設問内容:
太極拳の稽古をつづった本文の「先生がお元気だった頃のこと。」から「上げる星のような存在だった。」までを、両端も含めて一字も変えずに返してもらえますか。

本文:
────────────────
蹬脚の部分稽古

ひとりで二十四式の練習をする時は、頭の中でT先生の声を聴きながら動いている。最後に稽古をつけていただいたのは三年ぐらい前だっただろうか。最近はさすがに耳の中の声が少しずつ遠ざかってきているようでさびしい。
先生がお元気だった頃のこと。その日の練習で蹬脚の部分稽古*をした。実の足(軸足)に乗って、両手で腹前で抱っこ、その手が少し上に動いて胸前で抱っこ、そこから片足を蹴りだすのと手が前方と側方に開くのが同時、という動きを先生と一緒に行う。わたしも自分なりにこうであろうかと考えながら動いていた。するとそれを見ていた先生が
「手を開く時に、手を捏ねない」と言われた。
何かが間違っているのだ。しかし「手を捏ねる」という意味がわからない。わからないから修正できないままおそるおそる動いていると、重ねて
「格好ようしようと余計な動きをつけなくていい」と言われる。
結局何を注意されたのかわからないままその日の稽古が終わってしまった。教室を後にして駅へ向かう道すがら、親しい先輩に質問してようやく理解することができた。「手を捏ねる」というのは舞踊の仕草のように手首を回転させるということだった。わたしは無意識のうちに勝手に手を捏ねる癖をつけてしまっていたらしい。

先生は、健康になるための太極拳なのだから、身体を痛めないための注意点だけはしっかり守って、あとはそれぞれの身体体力に合わせて無理なく動けばよいと繰り返し繰り返し教えて下さった。演舞に見た目の格好良さ、虚飾は不要だと言っておられた。先生ご自身の演舞も質実剛健で、身体から発する「気」が目に見えるようだった。わたしは先生の演舞が大好きだった。憧れて見上げる星のような存在だった。
────────────────
データ:
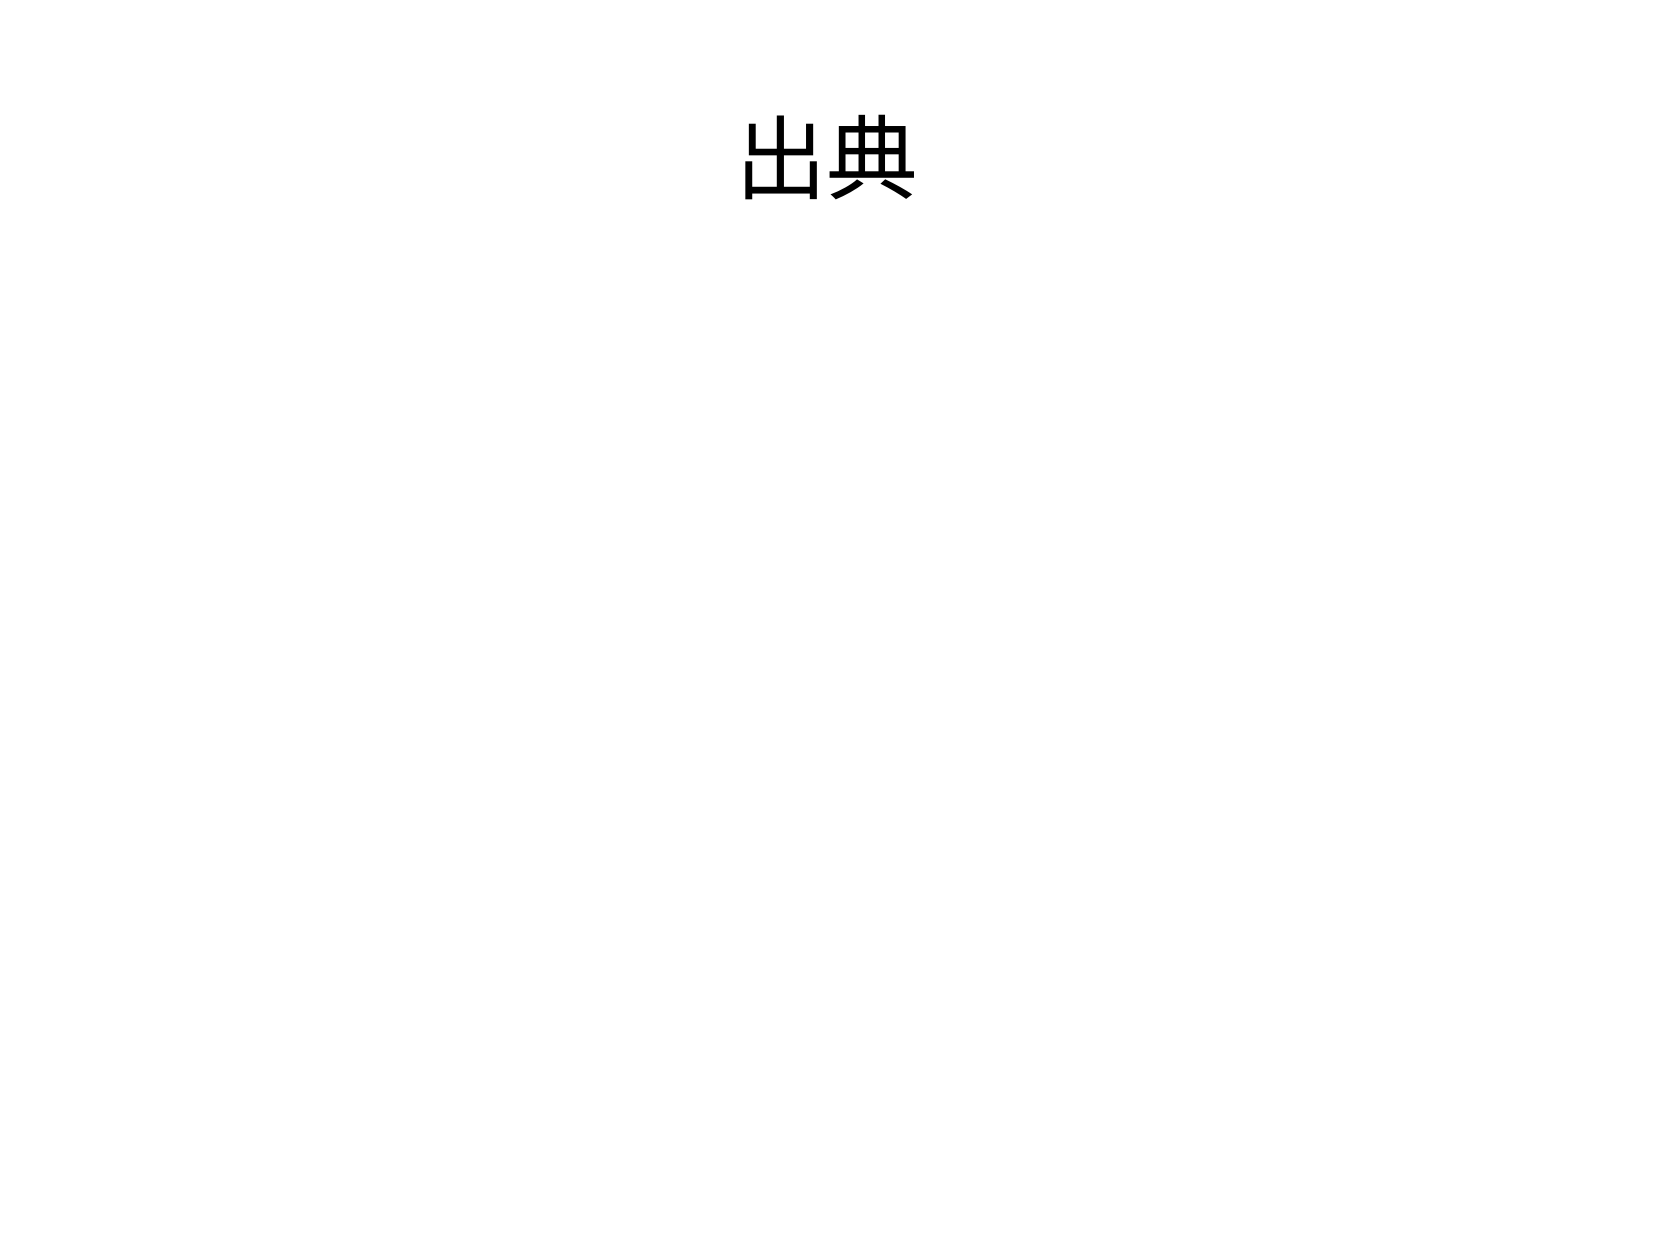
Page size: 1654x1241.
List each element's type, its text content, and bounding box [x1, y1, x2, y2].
────────────────
解答全文:
先生がお元気だった頃のこと。その日の練習で蹬脚の部分稽古*をした。実の足(軸足)に乗って、両手で腹前で抱っこ、その手が少し上に動いて胸前で抱っこ、そこから片足を蹴りだすのと手が前方と側方に開くのが同時、という動きを先生と一緒に行う。わたしも自分なりにこうであろうかと考えながら動いていた。するとそれを見ていた先生が
「手を開く時に、手を捏ねない」と言われた。
何かが間違っているのだ。しかし「手を捏ねる」という意味がわからない。わからないから修正できないままおそるおそる動いていると、重ねて
「格好ようしようと余計な動きをつけなくていい」と言われる。
結局何を注意されたのかわからないままその日の稽古が終わってしまった。教室を後にして駅へ向かう道すがら、親しい先輩に質問してようやく理解することができた。「手を捏ねる」というのは舞踊の仕草のように手首を回転させるということだった。わたしは無意識のうちに勝手に手を捏ねる癖をつけてしまっていたらしい。

先生は、健康になるための太極拳なのだから、身体を痛めないための注意点だけはしっかり守って、あとはそれぞれの身体体力に合わせて無理なく動けばよいと繰り返し繰り返し教えて下さった。演舞に見た目の格好良さ、虚飾は不要だと言っておられた。先生ご自身の演舞も質実剛健で、身体から発する「気」が目に見えるようだった。わたしは先生の演舞が大好きだった。憧れて見上げる星のような存在だった。